Data -
:::

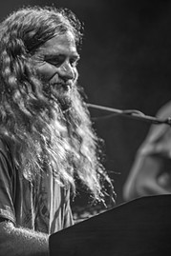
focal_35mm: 351
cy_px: 130
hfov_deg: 3.9
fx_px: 2504
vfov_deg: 5.9
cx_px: 74
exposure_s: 1/50
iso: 100
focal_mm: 210
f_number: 4
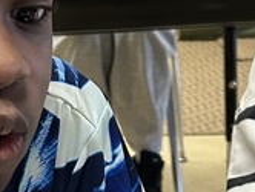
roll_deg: +1.2
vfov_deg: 8.8
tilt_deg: -29.2
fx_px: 1180
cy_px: 390
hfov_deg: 12.3
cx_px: 135
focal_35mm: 160
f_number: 1.5
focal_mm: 5.7
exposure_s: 1/60
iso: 250
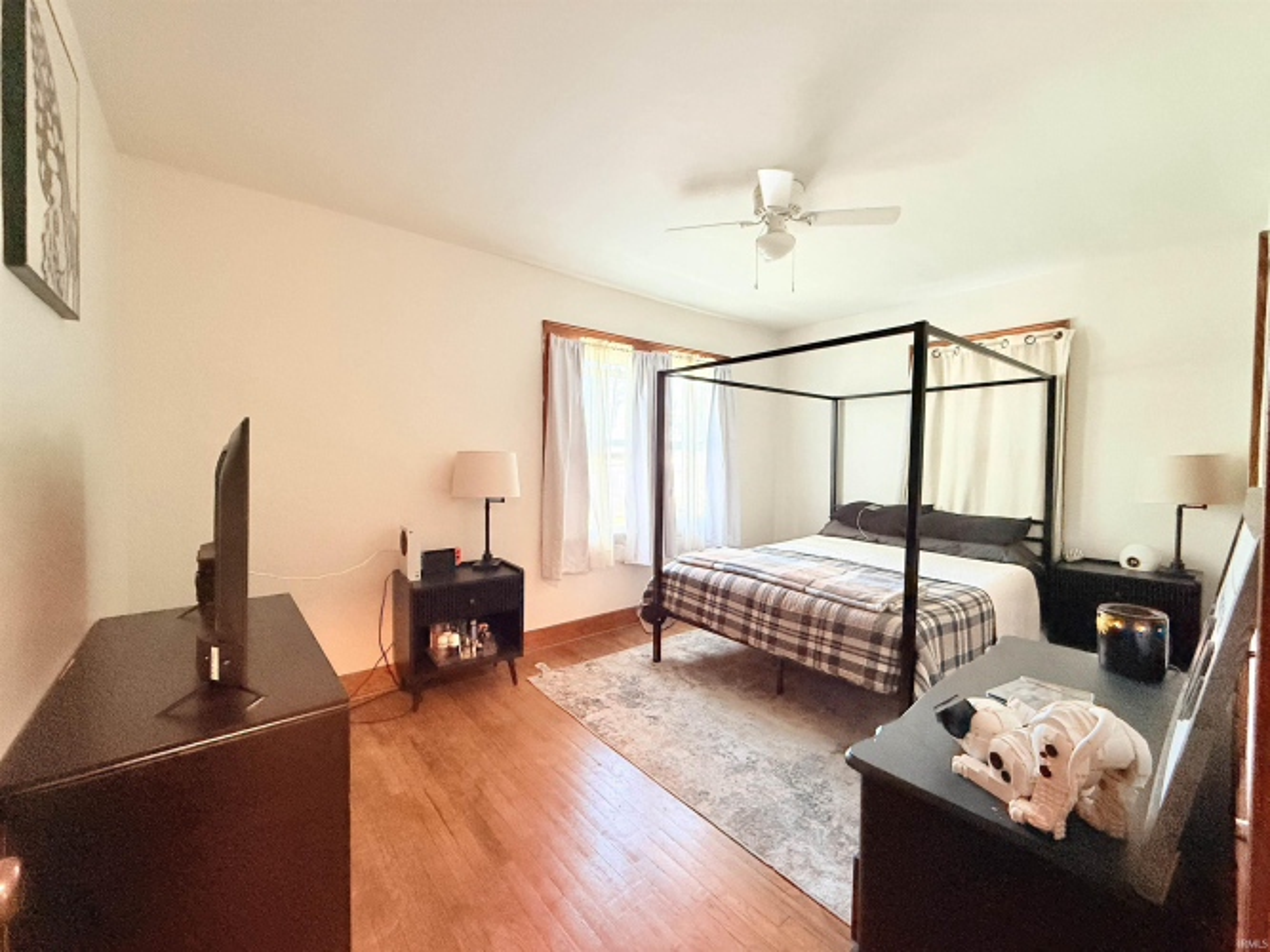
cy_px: 476
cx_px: 635
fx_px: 514
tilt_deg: -2.0
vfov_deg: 85.7
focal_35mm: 14
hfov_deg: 102.1
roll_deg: -0.3
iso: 500
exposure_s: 1/60
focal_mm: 2.22
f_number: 2.2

:::

Directive -
Your copy of the entries above must be exact and must not include pictures.

Answer to the exercise -
focal_35mm: 351
cy_px: 130
hfov_deg: 3.9
fx_px: 2504
vfov_deg: 5.9
cx_px: 74
exposure_s: 1/50
iso: 100
focal_mm: 210
f_number: 4
roll_deg: +1.2
vfov_deg: 8.8
tilt_deg: -29.2
fx_px: 1180
cy_px: 390
hfov_deg: 12.3
cx_px: 135
focal_35mm: 160
f_number: 1.5
focal_mm: 5.7
exposure_s: 1/60
iso: 250
cy_px: 476
cx_px: 635
fx_px: 514
tilt_deg: -2.0
vfov_deg: 85.7
focal_35mm: 14
hfov_deg: 102.1
roll_deg: -0.3
iso: 500
exposure_s: 1/60
focal_mm: 2.22
f_number: 2.2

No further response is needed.